TEXT PASSAGE:
——————

Opinion
No. 18,259.
Filed February 17, 1953. Rehearing denied March 12, 1953.
1. COURTS — Appeal — Findings of Fact — Must File Request For Special Finding To Assert Error In Finding. — Where there is no request for a special finding of facts and conclusions of law, the finding, although amplified, is treated simply as a general finding and appellant cannot support an asserted insufficiency of evidence by another assertion of an alleged erroneous finding. p. 327.
2. PROPERTY — Boundary Lines — Evidence — Conflicting Deeds. — In a boundary line dispute where the evidence consisted of certified copies of deeds forming the chain of title in their respective tracts of real estate from a remote common grantor and said common grantor first conveyed the tract in the chain of title which ultimately led to appellees and later conveyed land in the chain of title which ultimately led to appellants and there were no subsequent conflicting deeds, then even if said later deed described real estate which extended into the real estate conveyed by said first deed, then said later deed, to such extent, conveyed nothing, and consequently the division line between the two properties is the boundary line established in first deed. p. 329.
3. PROPERTY — Boundary Lines — Survey By County Surveyor — Statutes. — Where county surveyor made a survey pursuant to Section 49-3311, Burns' 1951 Replacement, at the request of appellants and notices were served by one of appellants, appellants are bound by the survey. p. 330.

——————

MATERIAL SHOWN:
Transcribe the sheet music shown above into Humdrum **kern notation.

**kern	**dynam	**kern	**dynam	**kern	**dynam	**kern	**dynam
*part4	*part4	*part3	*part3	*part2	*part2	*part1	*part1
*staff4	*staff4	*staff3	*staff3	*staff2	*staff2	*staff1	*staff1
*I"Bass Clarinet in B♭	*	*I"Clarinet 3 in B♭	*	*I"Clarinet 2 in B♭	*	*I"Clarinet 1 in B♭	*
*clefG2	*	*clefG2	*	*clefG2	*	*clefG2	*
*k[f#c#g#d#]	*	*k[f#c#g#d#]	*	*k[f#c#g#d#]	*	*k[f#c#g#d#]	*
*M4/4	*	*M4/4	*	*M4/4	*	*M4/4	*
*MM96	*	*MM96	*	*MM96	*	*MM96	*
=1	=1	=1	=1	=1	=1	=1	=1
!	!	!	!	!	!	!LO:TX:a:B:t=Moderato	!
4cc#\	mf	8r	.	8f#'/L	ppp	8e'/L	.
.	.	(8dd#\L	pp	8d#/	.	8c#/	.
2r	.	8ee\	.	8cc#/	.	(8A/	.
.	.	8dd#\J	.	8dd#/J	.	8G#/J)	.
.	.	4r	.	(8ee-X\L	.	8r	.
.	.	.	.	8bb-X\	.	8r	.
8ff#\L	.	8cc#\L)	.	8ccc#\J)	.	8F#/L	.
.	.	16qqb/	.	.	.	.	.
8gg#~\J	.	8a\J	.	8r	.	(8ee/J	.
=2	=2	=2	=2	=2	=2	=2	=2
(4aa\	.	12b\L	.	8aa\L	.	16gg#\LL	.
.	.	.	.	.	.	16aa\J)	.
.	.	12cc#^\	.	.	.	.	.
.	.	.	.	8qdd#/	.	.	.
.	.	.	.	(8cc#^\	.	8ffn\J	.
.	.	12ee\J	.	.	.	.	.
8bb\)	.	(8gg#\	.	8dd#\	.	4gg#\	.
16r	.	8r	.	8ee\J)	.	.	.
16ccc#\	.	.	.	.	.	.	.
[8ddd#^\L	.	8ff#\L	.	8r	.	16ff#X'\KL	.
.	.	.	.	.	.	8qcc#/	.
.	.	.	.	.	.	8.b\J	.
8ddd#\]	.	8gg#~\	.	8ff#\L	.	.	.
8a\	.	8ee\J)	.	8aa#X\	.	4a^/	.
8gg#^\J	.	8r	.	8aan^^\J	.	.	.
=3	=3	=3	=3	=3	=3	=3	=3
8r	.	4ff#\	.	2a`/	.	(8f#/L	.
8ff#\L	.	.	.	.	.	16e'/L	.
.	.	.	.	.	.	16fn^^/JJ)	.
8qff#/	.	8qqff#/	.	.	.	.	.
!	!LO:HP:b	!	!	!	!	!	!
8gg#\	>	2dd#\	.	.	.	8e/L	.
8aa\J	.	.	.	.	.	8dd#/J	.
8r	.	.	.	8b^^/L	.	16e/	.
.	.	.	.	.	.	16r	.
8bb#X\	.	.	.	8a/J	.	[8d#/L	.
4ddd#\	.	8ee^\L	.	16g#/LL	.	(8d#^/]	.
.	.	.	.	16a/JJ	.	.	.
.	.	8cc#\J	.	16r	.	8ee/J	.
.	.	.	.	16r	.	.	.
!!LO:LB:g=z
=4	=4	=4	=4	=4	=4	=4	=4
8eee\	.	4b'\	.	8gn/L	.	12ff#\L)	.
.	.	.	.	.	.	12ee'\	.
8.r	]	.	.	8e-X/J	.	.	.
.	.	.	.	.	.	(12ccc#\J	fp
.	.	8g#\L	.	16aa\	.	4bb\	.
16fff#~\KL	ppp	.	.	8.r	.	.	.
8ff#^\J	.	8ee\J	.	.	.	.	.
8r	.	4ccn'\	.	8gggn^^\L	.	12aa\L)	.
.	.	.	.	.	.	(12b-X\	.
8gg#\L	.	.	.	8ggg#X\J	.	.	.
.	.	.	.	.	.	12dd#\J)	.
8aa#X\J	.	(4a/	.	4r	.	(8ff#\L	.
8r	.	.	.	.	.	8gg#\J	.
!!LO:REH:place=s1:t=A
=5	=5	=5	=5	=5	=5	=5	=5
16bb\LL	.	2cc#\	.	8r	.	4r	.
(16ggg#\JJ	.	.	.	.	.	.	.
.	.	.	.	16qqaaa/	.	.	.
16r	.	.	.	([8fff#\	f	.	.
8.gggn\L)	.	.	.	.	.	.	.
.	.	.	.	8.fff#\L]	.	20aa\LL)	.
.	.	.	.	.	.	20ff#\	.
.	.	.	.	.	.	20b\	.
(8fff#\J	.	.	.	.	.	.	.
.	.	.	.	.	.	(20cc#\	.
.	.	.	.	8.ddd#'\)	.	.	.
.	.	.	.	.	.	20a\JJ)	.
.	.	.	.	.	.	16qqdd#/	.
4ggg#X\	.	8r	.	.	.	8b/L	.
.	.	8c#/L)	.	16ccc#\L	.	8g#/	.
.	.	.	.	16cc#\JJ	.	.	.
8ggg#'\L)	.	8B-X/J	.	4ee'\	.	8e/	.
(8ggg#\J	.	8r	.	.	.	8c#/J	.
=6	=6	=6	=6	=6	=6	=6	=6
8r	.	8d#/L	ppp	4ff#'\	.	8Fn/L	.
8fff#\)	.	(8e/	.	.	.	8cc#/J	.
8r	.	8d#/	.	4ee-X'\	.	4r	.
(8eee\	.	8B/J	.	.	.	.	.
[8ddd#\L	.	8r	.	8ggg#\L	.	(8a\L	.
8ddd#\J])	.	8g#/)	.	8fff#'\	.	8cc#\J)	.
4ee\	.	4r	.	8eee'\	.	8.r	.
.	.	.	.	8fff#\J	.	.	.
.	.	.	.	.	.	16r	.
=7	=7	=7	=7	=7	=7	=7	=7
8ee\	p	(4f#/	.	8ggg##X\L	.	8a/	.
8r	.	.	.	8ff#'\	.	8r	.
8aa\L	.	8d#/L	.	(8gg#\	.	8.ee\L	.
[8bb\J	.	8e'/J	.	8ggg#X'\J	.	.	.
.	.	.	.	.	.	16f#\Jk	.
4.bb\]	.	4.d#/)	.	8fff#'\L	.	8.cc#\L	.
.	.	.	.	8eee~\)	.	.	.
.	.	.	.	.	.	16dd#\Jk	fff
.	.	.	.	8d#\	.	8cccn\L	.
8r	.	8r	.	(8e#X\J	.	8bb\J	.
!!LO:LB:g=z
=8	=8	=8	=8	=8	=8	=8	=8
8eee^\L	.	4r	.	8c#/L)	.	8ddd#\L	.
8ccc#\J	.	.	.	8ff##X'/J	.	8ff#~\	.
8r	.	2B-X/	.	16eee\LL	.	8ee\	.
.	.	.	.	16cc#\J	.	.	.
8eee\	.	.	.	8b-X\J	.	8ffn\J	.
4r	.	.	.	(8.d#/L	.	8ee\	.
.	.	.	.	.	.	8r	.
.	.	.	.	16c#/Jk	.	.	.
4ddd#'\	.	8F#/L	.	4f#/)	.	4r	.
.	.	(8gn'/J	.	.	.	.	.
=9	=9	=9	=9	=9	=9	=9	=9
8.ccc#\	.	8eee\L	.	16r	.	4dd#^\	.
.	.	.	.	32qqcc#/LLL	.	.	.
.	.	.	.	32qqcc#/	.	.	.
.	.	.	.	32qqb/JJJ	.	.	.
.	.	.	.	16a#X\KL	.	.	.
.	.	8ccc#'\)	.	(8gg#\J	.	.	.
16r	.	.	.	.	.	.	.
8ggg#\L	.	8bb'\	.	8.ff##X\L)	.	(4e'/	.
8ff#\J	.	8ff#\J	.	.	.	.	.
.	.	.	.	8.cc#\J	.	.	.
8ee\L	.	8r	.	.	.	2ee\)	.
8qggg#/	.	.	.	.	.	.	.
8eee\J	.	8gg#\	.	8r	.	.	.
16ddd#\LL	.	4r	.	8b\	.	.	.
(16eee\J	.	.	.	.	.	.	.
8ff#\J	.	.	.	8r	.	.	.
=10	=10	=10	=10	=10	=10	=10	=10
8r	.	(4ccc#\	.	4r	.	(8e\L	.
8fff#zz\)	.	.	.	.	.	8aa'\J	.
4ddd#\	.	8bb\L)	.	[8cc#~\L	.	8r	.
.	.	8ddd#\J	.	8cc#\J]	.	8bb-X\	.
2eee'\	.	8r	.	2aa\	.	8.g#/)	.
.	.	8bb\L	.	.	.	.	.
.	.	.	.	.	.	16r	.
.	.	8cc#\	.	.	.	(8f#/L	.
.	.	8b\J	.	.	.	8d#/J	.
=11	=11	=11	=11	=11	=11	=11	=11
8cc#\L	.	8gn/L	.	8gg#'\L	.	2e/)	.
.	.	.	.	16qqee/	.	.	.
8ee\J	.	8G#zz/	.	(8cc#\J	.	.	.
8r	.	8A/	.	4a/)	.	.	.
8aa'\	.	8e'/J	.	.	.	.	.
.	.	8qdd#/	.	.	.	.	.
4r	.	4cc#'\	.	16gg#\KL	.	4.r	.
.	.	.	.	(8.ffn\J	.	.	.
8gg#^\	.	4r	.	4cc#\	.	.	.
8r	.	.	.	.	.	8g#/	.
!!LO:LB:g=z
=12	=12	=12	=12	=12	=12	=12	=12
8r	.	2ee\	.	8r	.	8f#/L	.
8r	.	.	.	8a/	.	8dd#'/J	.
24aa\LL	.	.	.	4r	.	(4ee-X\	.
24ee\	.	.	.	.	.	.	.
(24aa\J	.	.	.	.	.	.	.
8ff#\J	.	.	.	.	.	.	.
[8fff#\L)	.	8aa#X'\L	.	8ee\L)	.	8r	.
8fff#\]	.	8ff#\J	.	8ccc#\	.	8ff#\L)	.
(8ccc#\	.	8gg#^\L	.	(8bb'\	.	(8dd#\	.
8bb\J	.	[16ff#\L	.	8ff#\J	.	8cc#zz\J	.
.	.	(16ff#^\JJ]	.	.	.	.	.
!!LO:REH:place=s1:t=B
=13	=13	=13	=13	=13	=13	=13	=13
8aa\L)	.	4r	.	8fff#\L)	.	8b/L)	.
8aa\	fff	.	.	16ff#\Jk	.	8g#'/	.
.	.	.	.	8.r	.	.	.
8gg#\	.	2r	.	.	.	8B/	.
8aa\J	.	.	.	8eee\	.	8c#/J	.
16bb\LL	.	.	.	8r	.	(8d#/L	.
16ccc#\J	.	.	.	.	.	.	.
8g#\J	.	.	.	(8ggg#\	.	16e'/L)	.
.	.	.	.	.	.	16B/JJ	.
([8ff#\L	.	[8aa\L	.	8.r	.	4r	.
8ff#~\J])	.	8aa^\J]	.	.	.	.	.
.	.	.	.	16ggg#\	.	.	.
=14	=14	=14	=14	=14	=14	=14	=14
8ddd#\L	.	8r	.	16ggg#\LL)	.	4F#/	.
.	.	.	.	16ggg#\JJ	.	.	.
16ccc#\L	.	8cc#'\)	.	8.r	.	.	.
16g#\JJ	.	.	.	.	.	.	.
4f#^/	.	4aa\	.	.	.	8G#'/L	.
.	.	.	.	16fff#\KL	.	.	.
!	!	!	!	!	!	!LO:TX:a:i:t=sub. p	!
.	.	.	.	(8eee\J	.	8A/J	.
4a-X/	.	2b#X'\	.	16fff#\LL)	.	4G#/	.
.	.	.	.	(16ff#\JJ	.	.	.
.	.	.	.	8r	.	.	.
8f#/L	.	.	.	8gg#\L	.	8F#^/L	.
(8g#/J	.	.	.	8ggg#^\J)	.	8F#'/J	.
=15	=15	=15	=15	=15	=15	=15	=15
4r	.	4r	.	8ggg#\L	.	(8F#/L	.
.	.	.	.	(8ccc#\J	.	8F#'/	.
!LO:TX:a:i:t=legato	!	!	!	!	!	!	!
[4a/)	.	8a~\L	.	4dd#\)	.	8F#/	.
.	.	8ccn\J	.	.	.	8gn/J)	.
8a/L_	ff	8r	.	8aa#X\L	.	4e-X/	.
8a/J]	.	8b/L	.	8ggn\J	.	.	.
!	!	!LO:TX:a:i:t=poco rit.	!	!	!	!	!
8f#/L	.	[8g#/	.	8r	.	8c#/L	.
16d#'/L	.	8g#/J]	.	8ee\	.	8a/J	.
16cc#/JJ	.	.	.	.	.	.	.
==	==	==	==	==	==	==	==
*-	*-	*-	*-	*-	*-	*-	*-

——————

Please reproduce the court opinion above from "3. PROPERTY —" up to and including "survey. p. 330.".

RESPONSE FOR THIS EXERCISE:
3. PROPERTY — Boundary Lines — Survey By County Surveyor — Statutes. — Where county surveyor made a survey pursuant to Section 49-3311, Burns' 1951 Replacement, at the request of appellants and notices were served by one of appellants, appellants are bound by the survey. p. 330.